Invasive attacks have always been an issue with the internet. There is a forever cat and mouse game happening where attackers find a weakness in the system, some way to make money or some edge, and exploit it at scale. In my brief lifetime there were popup banners, terrible animated ads, spam emails, fake accounts, etc. But for each version through the 2000s and into the later on years it was very much a cat and mouse game.
New browsers prevented websites from popping up new browser windows, ad blockers slowed down the worst ad offenders, and spam email filters rolled out to stop the worst of the email spam. But we are entering an age where it strongly feels like the AI apocalypse is coming for “Web 2.0”, and it will simply not exist as it was.
The internet was founded somehow on strangers trusting each other. And for a while the exploits could be detected, and technological innovations created to stop the exploits.
AI is going to end this all. “Web 2.0” was a revolution where strangers could talk to each other in a new public town square, and sure, most of it became terrible and created our little “fabric of society ending” bubbles, and people are mean, etc. But as bad as it all is, at least it was mostly humans being mean to each other.
AI will soon be able to use the internet about as well as a slightly below average human user. It will become impossible to detect the difference between a server creating millions of lines of text all over the internet, and a real person.
For almost 20 years we have had a comment section on this blog, at one point people actually messaged in comment sections, then the spam got bad, so we subscribed to an anti-spam-comment-software service, that reviewed comments and removed all the spam ones.
Over the last week we have gotten 10x the normal number of comments on our blog, and they are clearly AI, but yet good enough that any human could possibly have written them. Explore this example from today:
“I don’t think the title of your article matches the content lol.
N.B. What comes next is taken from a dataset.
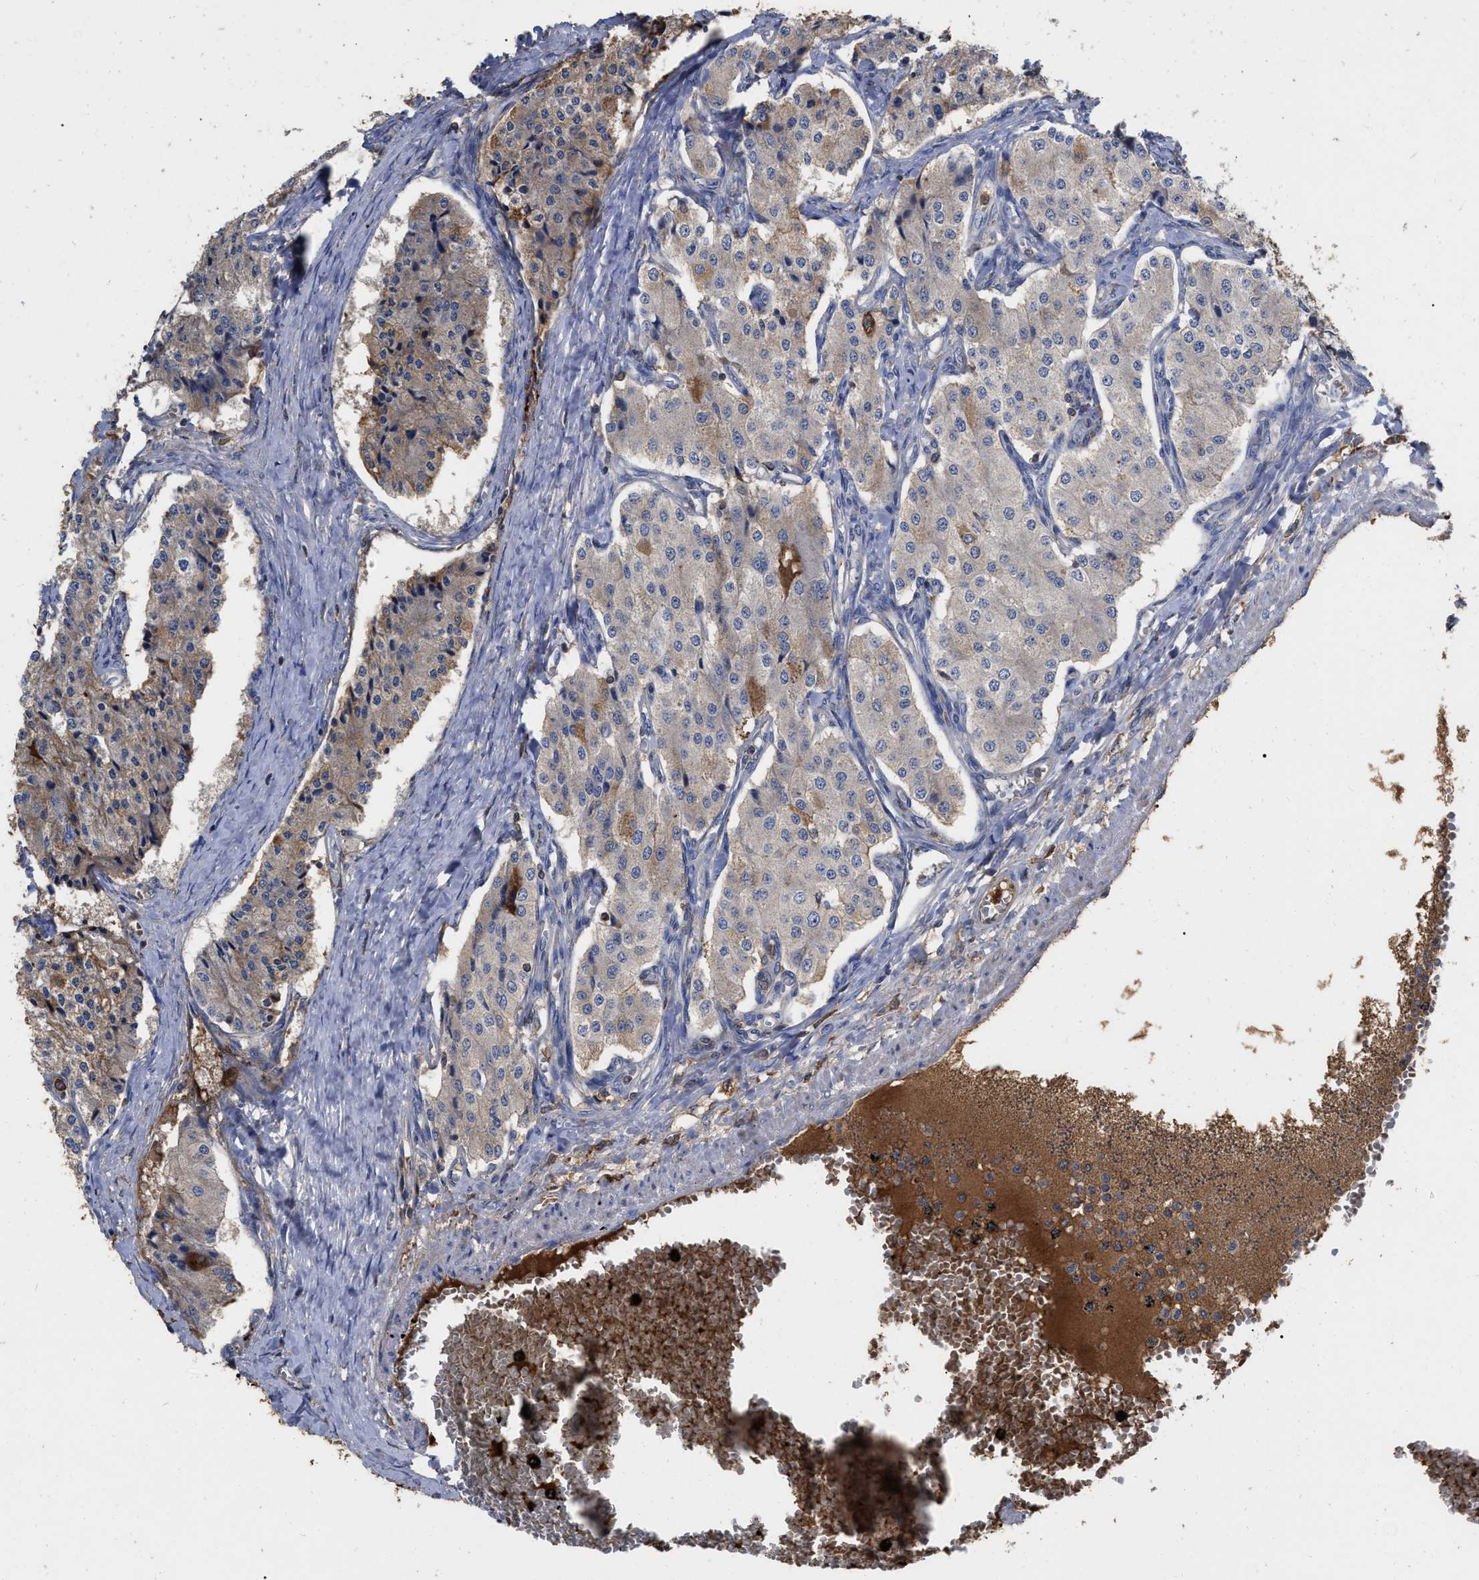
{"staining": {"intensity": "moderate", "quantity": "<25%", "location": "cytoplasmic/membranous"}, "tissue": "carcinoid", "cell_type": "Tumor cells", "image_type": "cancer", "snomed": [{"axis": "morphology", "description": "Carcinoid, malignant, NOS"}, {"axis": "topography", "description": "Colon"}], "caption": "Human carcinoid stained with a brown dye reveals moderate cytoplasmic/membranous positive staining in approximately <25% of tumor cells.", "gene": "GPR179", "patient": {"sex": "female", "age": 52}}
Just kidding, mainly because I had some doubts after reading the article.”
This is posted on our site by an AI agent, somewhere in the world, for some reason. Maybe with the goal of demonstrating the “user” is human enough to bypass the anti-spam censors, so that when they actually post the nefarious link it isn’t removed? Maybe just to get a username or email associated with a “real” or valid online persona so that when the “AI” security program somewhere else looks over the internet to determine if an account is used by a “human” there is a digital remains trace out there to put it off the scent? I’m not sure.
But we simply can’t keep up. Very few people use comments sections these days, and they are mostly hot garbage if they do exist. And now, after almost 20 years, they’ll finally be run over by endless AI bot armies that are as good or better than real users.
So we will be turning comments off. We appreciate everyone who read this blog during its heyday, and those who have stuck around since. There really were some great comments as people tried to help one another find new and interesting ideas. But those days are over.
Really the days of being anonymous on the internet are over. Between government pressure and bad experiences because of the AI avalanche, the future of the internet will be verified, with your personal credentials, tracked everywhere you go, and validated by everything you do. Every motion being scraped by some code to put you into a huge dataset, where AI agents monitor every digital action you take. Welcome to our new future.
I will miss an earlier time when a comment at a website came from a human, and people were a lot nicer online. But those days are long behind us. As we cling to the past, we must let it go, and accept a different future. Maybe the end result will be safer and a more pleasant experience, but we certainly will have lost something. With a heavy heart, we turn our comment section off forever.